Update these rows by replacing "collector number" with "field number" wherever it appears, leaving everything else unchanged.
===============
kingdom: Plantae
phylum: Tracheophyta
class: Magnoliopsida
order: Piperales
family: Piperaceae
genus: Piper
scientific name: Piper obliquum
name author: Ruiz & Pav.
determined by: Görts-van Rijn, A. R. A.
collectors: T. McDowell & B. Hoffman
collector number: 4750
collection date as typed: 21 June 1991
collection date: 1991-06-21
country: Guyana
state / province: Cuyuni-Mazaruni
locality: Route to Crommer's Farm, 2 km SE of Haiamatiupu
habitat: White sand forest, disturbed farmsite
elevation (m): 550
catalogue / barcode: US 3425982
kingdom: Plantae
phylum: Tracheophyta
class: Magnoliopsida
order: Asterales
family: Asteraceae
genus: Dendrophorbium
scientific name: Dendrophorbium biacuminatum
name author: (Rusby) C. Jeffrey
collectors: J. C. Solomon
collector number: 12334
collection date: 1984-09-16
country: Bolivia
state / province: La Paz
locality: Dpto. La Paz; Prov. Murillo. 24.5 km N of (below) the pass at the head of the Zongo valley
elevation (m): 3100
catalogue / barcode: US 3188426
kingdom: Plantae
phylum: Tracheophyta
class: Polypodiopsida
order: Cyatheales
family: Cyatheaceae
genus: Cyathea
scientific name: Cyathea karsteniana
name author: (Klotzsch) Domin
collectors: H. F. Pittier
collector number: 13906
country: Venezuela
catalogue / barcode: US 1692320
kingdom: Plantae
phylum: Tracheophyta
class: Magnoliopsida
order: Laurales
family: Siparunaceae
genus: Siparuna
===============
▶ PROBLEM SOLUTION
kingdom: Plantae
phylum: Tracheophyta
class: Magnoliopsida
order: Piperales
family: Piperaceae
genus: Piper
scientific name: Piper obliquum
name author: Ruiz & Pav.
determined by: Görts-van Rijn, A. R. A.
collectors: T. McDowell & B. Hoffman
field number: 4750
collection date as typed: 21 June 1991
collection date: 1991-06-21
country: Guyana
state / province: Cuyuni-Mazaruni
locality: Route to Crommer's Farm, 2 km SE of Haiamatiupu
habitat: White sand forest, disturbed farmsite
elevation (m): 550
catalogue / barcode: US 3425982
kingdom: Plantae
phylum: Tracheophyta
class: Magnoliopsida
order: Asterales
family: Asteraceae
genus: Dendrophorbium
scientific name: Dendrophorbium biacuminatum
name author: (Rusby) C. Jeffrey
collectors: J. C. Solomon
field number: 12334
collection date: 1984-09-16
country: Bolivia
state / province: La Paz
locality: Dpto. La Paz; Prov. Murillo. 24.5 km N of (below) the pass at the head of the Zongo valley
elevation (m): 3100
catalogue / barcode: US 3188426
kingdom: Plantae
phylum: Tracheophyta
class: Polypodiopsida
order: Cyatheales
family: Cyatheaceae
genus: Cyathea
scientific name: Cyathea karsteniana
name author: (Klotzsch) Domin
collectors: H. F. Pittier
field number: 13906
country: Venezuela
catalogue / barcode: US 1692320
kingdom: Plantae
phylum: Tracheophyta
class: Magnoliopsida
order: Laurales
family: Siparunaceae
genus: Siparuna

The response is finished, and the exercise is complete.